La ministre de la santé a encouragé une vaccination « altruiste ». Elle est manifestement peu entendue. Le problème principal posé par la grippe aujourd’hui est celui de la communication gouvernementale, alors même que les mesures prises sont tout-à-fait défendables : comment convaincre les gens en quelques semaines que le sort de chacun est lié à celui des autres alors que prévaut l’idéologie du bien-être individuel et de l’autonomie des personnes ? Il aurait sans doute fallu commencer par associer la réflexion des experts à celle des professionnels de terrain et des usagers, le plus largement possible. Cela aurait permis à tous de s’approprier les messages de prévention et de les construire dans leurs pratiques quotidiennes : les professionnels de santé comme ceux du social se demandent comment appliquer des consignes « venues d’en haut » et manifestement déconnectées des réalités de leur exercice.
Cela aurait peut-être permis aussi d’avoir des messages simples, n’obligeant pas le commun des mortels à entrer dans les considérations hautement techniques des spécialistes, alors qu’il n’en a ni le temps, ni les connaissances nécessaires. Un exemple : il est bien possible que les personnes de plus de 50 ans soient relativement protégées contre le virus, du fait d’une exposition à un virus proche dans leur enfance. A t’on réfléchi à une campagne du genre " je me protège en me vaccinant contre la grippe saisonnière, je protège mes petits-enfants en me vaccinant contre la grippe A " ? même s’il s’agit d’une protection relative. Il y aurait eu débat, mais sur un terrain fertile, au lieu de partir de contre-vérités scientifiques.

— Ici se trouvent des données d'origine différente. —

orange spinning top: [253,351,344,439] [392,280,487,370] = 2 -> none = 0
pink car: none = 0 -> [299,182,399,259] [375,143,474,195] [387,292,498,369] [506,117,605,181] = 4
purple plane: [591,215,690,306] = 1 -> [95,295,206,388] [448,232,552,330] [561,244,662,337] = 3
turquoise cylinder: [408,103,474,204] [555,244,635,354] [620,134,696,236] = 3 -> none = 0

Et cela n’aurait pas interdit de suivre et discuter les changements apportés par de nouveaux faits, bien au contraire.
La défiance envers les experts
Cela aurait il entravé le manque de confiance envers les experts, accusés d’être à la « solde des labos » ou de se prêter à une « expérimentation de masse » en l’absence d’études cliniques suffisantes, comme cela a pu être écrit ? Il est indéniable que certains scientifiques sont peu recommandables et certaines institutions pas toujours à la hauteur de leur mandat. Mais c’est ne rien connaître au fonctionnement de la science que s’imaginer qu’elle est un champ clos et serein dans lequel des spécialistes s’arrangent entre eux ou, comme des théologiens intégristes, façonnent le dogme. Les discussions peuvent y être âpres et rudes.

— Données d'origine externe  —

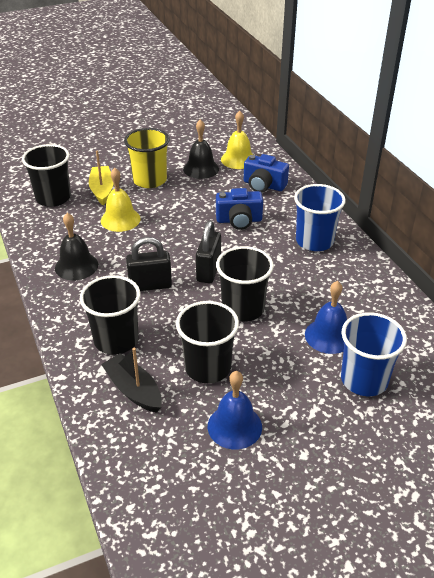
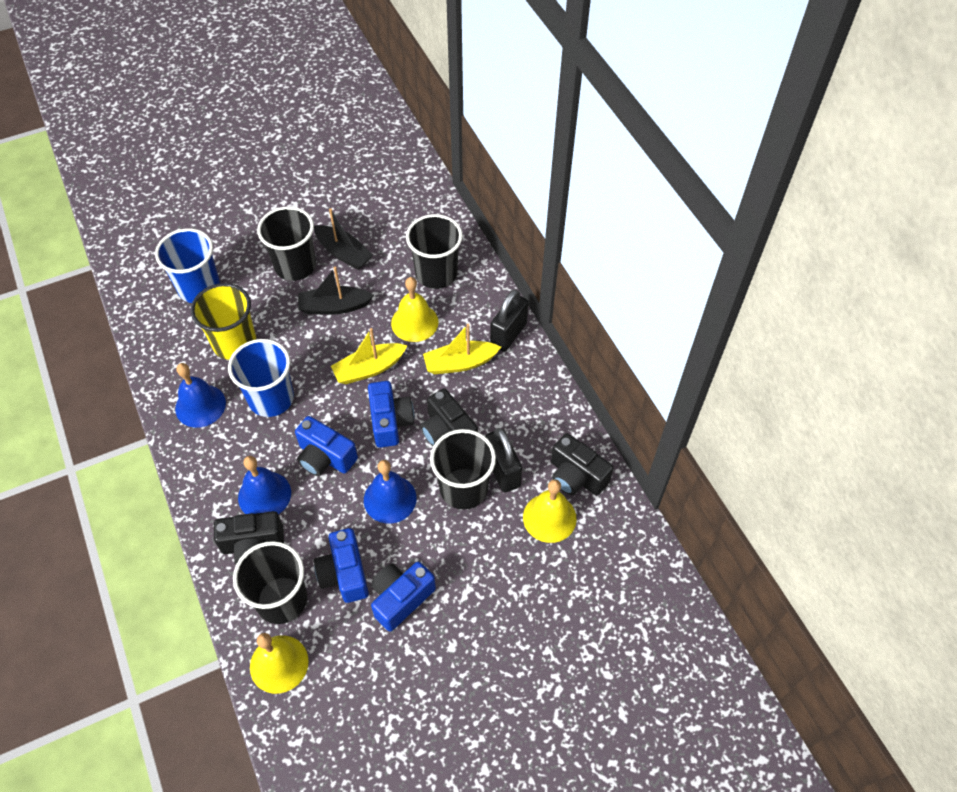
black bell: [55,213,98,280] [183,119,219,179] = 2 -> none = 0
black boat: [101,348,162,413] = 1 -> [298,267,374,315] [314,208,373,270] = 2
black camera: none = 0 -> [214,511,284,565] [421,388,478,446] [551,433,614,495] = 3
blue bell: [208,371,262,449] [305,281,347,354] = 2 -> [175,363,226,428] [238,456,291,514] [364,460,417,524] = 3
blue camera: [216,188,263,230] [244,154,289,193] = 2 -> [295,416,358,476] [314,528,369,603] [368,381,414,448] [371,562,436,632] = 4
yellow bell: [101,168,141,232] [221,111,253,169] = 2 -> [250,633,309,694] [391,277,438,342] [523,479,577,543] = 3
yellow boat: [89,150,114,206] = 1 -> [331,328,407,384] [423,324,501,374] = 2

Comme tous leurs avis, ceux de la commission du HCSP (Haut conseil de la santé publique) et du CTV (Comité technique des vaccinations) relatifs à la vaccination contre H1N1 ont été précédés de débats d’experts, puis de votes auxquels n’ont pas pris part les quelques membres ayant déclaré un « conflit d’intérêt ». S’il y a un « complot » ou une inconscience coupable, il faut que les accusateurs apportent des éléments de preuve : dans toute société de droit, un prévenu est présumé innocent jusqu’à preuve du contraire. C’est précisément le privilège de nos démocraties que nombre d’abus soient reconnus et dénoncés. La défiance envers les scientifiques s’alimente de quelques abus bien réels, mais elle traduit surtout la défiance généralisée propre aux Français.
Il faut ajouter que n’ayant pas la science infuse, les experts ne savent pas de quoi demain sera fait, comme nous tous. Aussi, leurs prévisions peuvent elles être incertaines et leurs avis sujets à changements. Pour la grippe H1N1 comme pour ses vaccins, c’est l’avenir qui tranchera sur un certain nombre de problèmes. Tant pis pour ceux qui ne peuvent pas se passer de certitudes astrologiques : les scientifiques ne sont pas des voyants. Quant au simple citoyen, il faut parfois qu’il pense par lui-même. Est-ce si terrible ? Il est vrai que l’éducation reçue à l’école ne l’aide pas beaucoup, mais c’est un autre (et gros) problème.